# REQUIRED WORK:
Copy out every line from the beginning of the records through the line containing "range of companies, including those in the", including that line.

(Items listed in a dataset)
◇ ◇ ◇ ◇ ◇

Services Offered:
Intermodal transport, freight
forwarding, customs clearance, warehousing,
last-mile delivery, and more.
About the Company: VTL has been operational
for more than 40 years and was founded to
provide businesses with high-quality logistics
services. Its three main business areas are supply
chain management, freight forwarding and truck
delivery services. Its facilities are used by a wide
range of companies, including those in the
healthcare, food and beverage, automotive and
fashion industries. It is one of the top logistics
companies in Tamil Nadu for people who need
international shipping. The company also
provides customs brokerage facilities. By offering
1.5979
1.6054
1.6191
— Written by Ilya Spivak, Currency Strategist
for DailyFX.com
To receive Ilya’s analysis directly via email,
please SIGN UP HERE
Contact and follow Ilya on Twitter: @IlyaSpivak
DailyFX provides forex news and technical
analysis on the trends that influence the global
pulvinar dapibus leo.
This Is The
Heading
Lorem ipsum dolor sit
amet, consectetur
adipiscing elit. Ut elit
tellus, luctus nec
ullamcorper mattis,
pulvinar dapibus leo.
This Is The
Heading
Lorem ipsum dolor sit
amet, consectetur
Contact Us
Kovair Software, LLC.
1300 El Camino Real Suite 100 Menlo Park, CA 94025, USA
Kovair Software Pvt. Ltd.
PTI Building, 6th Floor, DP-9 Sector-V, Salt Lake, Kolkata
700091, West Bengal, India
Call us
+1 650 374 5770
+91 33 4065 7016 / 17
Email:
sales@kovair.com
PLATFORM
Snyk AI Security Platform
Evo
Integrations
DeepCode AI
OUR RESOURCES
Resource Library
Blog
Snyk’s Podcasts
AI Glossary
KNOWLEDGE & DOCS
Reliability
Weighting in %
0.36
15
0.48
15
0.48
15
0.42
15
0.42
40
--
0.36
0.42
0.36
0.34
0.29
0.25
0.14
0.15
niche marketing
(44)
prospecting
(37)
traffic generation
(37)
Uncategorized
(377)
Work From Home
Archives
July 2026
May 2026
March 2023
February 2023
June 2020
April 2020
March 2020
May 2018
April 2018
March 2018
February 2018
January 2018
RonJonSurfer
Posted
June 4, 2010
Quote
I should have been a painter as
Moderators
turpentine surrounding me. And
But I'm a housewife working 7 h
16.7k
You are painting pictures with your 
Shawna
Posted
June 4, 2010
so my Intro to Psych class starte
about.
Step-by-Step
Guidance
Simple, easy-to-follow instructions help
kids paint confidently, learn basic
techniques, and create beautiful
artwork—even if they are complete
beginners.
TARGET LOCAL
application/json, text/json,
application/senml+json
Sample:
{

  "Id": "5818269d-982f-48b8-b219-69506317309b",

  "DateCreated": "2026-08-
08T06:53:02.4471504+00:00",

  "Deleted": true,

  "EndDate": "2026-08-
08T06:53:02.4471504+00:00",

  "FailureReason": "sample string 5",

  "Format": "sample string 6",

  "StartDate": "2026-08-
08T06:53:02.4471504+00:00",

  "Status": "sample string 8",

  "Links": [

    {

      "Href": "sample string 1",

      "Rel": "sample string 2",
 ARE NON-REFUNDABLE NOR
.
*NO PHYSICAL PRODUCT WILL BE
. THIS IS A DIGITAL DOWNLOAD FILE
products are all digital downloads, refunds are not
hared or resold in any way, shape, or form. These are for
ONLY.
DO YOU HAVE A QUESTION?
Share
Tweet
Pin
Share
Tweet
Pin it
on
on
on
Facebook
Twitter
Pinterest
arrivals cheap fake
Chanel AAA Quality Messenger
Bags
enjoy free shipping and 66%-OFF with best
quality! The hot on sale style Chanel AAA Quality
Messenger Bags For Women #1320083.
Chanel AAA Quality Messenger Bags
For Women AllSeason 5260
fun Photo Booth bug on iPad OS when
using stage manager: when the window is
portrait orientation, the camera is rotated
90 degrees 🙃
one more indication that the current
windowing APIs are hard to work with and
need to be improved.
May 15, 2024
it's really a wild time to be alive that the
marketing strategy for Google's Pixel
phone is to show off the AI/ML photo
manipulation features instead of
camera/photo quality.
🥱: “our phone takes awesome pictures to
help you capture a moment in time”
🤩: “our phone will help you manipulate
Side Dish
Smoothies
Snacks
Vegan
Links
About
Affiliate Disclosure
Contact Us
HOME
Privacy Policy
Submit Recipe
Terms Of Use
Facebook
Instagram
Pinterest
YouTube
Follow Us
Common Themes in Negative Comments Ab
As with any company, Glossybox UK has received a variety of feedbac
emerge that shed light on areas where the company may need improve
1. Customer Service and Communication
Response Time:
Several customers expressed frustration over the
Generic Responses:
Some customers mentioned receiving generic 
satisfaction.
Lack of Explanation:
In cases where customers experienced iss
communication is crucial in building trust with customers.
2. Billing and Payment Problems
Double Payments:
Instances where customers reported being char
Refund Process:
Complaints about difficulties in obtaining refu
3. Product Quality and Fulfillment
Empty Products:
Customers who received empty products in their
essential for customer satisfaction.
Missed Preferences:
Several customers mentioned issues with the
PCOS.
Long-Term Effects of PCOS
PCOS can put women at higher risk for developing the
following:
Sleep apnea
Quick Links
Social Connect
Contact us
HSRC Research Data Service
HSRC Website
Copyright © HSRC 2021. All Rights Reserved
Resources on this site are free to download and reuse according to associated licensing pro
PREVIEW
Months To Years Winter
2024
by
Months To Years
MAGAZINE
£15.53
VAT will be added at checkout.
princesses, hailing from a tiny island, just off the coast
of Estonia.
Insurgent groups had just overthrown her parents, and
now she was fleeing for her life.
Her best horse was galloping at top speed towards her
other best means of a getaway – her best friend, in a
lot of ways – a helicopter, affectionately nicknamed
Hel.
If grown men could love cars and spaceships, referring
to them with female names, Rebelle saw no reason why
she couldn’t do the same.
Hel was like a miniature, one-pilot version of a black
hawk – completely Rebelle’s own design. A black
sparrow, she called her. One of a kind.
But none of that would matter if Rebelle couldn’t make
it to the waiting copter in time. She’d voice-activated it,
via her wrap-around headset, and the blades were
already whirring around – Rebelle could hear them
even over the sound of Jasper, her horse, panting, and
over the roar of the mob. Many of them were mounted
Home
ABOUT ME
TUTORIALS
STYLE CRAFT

◇ ◇ ◇ ◇ ◇

# TASK RESPONSE:
Services Offered:
Intermodal transport, freight
forwarding, customs clearance, warehousing,
last-mile delivery, and more.
About the Company: VTL has been operational
for more than 40 years and was founded to
provide businesses with high-quality logistics
services. Its three main business areas are supply
chain management, freight forwarding and truck
delivery services. Its facilities are used by a wide
range of companies, including those in the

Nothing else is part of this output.